**Exercise description:** Count the lines in the listing below that contain the word "temperature" and give only that number.

>>>

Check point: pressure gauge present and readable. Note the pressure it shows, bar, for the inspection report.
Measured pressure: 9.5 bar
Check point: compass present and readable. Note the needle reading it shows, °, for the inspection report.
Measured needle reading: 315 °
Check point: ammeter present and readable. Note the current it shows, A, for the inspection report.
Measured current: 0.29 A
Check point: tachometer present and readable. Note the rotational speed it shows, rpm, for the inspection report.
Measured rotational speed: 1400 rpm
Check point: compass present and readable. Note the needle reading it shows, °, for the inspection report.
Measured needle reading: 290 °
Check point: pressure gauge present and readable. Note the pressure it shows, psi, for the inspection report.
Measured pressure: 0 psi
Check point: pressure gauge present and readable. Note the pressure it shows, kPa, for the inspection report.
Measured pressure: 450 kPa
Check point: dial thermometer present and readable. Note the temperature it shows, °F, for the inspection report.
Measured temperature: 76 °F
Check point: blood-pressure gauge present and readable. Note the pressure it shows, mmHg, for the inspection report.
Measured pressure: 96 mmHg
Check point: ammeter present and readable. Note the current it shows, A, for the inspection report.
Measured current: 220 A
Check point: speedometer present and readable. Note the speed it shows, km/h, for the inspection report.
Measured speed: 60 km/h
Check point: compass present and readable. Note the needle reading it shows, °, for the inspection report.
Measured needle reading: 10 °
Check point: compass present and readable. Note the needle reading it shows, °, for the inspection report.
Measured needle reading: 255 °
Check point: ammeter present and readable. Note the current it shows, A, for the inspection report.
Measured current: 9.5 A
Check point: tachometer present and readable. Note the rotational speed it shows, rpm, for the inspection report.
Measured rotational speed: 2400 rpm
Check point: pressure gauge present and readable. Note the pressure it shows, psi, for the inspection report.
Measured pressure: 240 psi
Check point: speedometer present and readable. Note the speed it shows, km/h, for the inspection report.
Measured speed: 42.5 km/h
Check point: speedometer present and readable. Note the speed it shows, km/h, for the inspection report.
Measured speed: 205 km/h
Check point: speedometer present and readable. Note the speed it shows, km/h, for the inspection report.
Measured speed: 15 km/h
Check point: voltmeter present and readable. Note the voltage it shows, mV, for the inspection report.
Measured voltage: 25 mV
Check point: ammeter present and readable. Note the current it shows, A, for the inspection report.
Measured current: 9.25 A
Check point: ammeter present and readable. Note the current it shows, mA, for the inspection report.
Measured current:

<<<

**Exercise output:** 2